**Items in a dataset**

________________________________________

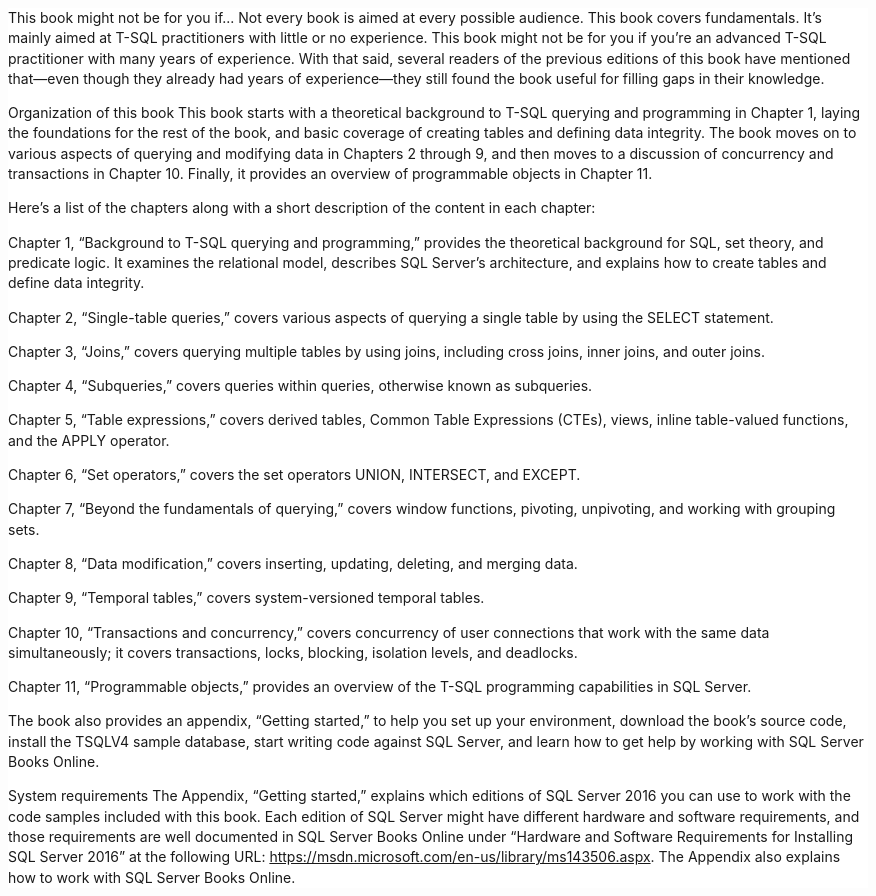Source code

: This book might not be for you if...
Not every book is aimed at every possible audience. This book covers fundamentals. It’s mainly aimed at T-SQL practitioners with little or no experience. This book might not be for you if you’re an advanced T-SQL practitioner with many years of experience. With that said, several readers of the previous editions of this book have mentioned that—even though they already had years of experience—they still found the book useful for filling gaps in their knowledge.

Organization of this book
This book starts with a theoretical background to T-SQL querying and programming in Chapter 1, laying the foundations for the rest of the book, and basic coverage of creating tables and defining data integrity. The book moves on to various aspects of querying and modifying data in Chapters 2 through 9, and then moves to a discussion of concurrency and transactions in Chapter 10. Finally, it provides an overview of programmable objects in Chapter 11.

Here’s a list of the chapters along with a short description of the content in each chapter:

 Chapter 1, “Background to T-SQL querying and programming,” provides the theoretical background for SQL, set theory, and predicate logic. It examines the relational model, describes SQL Server’s architecture, and explains how to create tables and define data integrity.

 Chapter 2, “Single-table queries,” covers various aspects of querying a single table by using the SELECT statement.

 Chapter 3, “Joins,” covers querying multiple tables by using joins, including cross joins, inner joins, and outer joins.

 Chapter 4, “Subqueries,” covers queries within queries, otherwise known as subqueries.

 Chapter 5, “Table expressions,” covers derived tables, Common Table Expressions (CTEs), views, inline table-valued functions, and the APPLY operator.

 Chapter 6, “Set operators,” covers the set operators UNION, INTERSECT, and EXCEPT.

 Chapter 7, “Beyond the fundamentals of querying,” covers window functions, pivoting, unpivoting, and working with grouping sets.

 Chapter 8, “Data modification,” covers inserting, updating, deleting, and merging data.

 Chapter 9, “Temporal tables,” covers system-versioned temporal tables.

 Chapter 10, “Transactions and concurrency,” covers concurrency of user connections that work with the same data simultaneously; it covers transactions, locks, blocking, isolation levels, and deadlocks.

 Chapter 11, “Programmable objects,” provides an overview of the T-SQL programming capabilities in SQL Server.

 The book also provides an appendix, “Getting started,” to help you set up your environment, download the book’s source code, install the TSQLV4 sample database, start writing code against SQL Server, and learn how to get help by working with SQL Server Books Online.

System requirements
The Appendix, “Getting started,” explains which editions of SQL Server 2016 you can use to work with the code samples included with this book. Each edition of SQL Server might have different hardware and software requirements, and those requirements are well documented in SQL Server Books Online under “Hardware and Software Requirements for Installing SQL Server 2016” at the following URL: https://msdn.microsoft.com/en-us/library/ms143506.aspx. The Appendix also explains how to work with SQL Server Books Online.
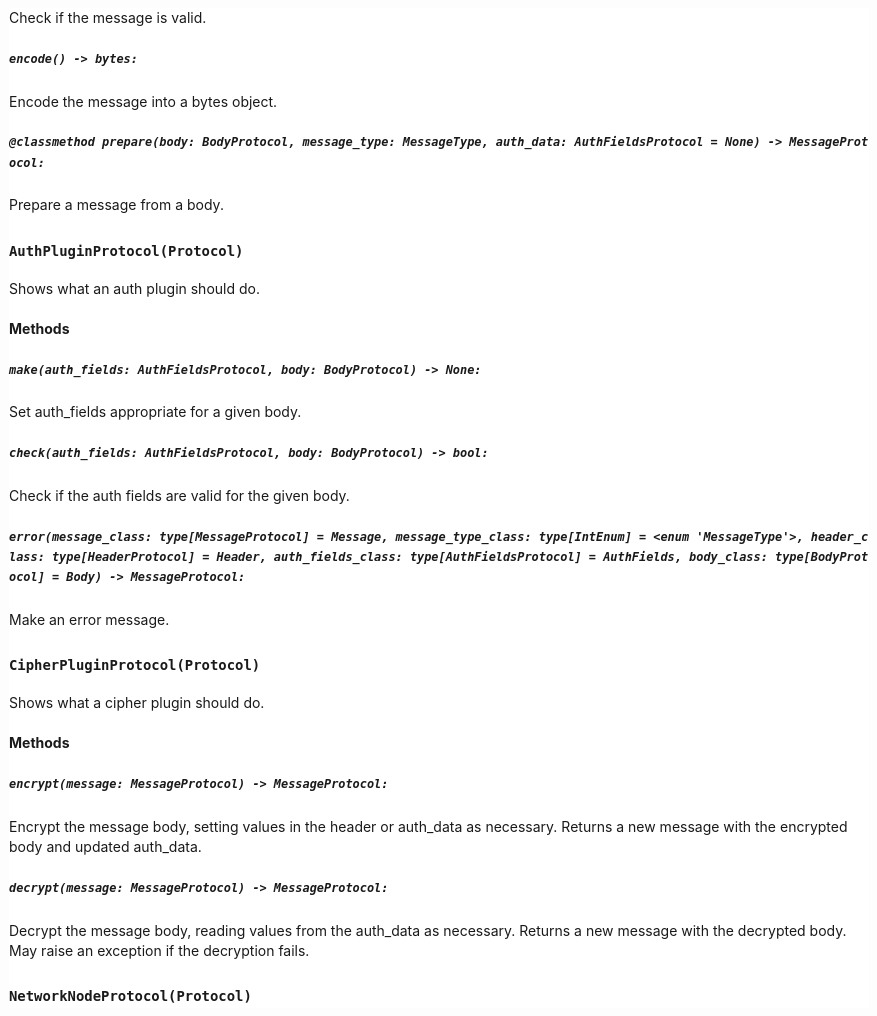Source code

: Check if the message is valid.

##### `encode() -> bytes:`

Encode the message into a bytes object.

##### `@classmethod prepare(body: BodyProtocol, message_type: MessageType, auth_data: AuthFieldsProtocol = None) -> MessageProtocol:`

Prepare a message from a body.

### `AuthPluginProtocol(Protocol)`

Shows what an auth plugin should do.

#### Methods

##### `make(auth_fields: AuthFieldsProtocol, body: BodyProtocol) -> None:`

Set auth_fields appropriate for a given body.

##### `check(auth_fields: AuthFieldsProtocol, body: BodyProtocol) -> bool:`

Check if the auth fields are valid for the given body.

##### `error(message_class: type[MessageProtocol] = Message, message_type_class: type[IntEnum] = <enum 'MessageType'>, header_class: type[HeaderProtocol] = Header, auth_fields_class: type[AuthFieldsProtocol] = AuthFields, body_class: type[BodyProtocol] = Body) -> MessageProtocol:`

Make an error message.

### `CipherPluginProtocol(Protocol)`

Shows what a cipher plugin should do.

#### Methods

##### `encrypt(message: MessageProtocol) -> MessageProtocol:`

Encrypt the message body, setting values in the header or auth_data as
necessary. Returns a new message with the encrypted body and updated auth_data.

##### `decrypt(message: MessageProtocol) -> MessageProtocol:`

Decrypt the message body, reading values from the auth_data as necessary.
Returns a new message with the decrypted body. May raise an exception if the
decryption fails.

### `NetworkNodeProtocol(Protocol)`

________________________________________

Echo everything from the line containing "the APPLY operator." down to the line containing "INTERSECT, and EXCEPT.", including both of those lines.

 Chapter 5, “Table expressions,” covers derived tables, Common Table Expressions (CTEs), views, inline table-valued functions, and the APPLY operator.

 Chapter 6, “Set operators,” covers the set operators UNION, INTERSECT, and EXCEPT.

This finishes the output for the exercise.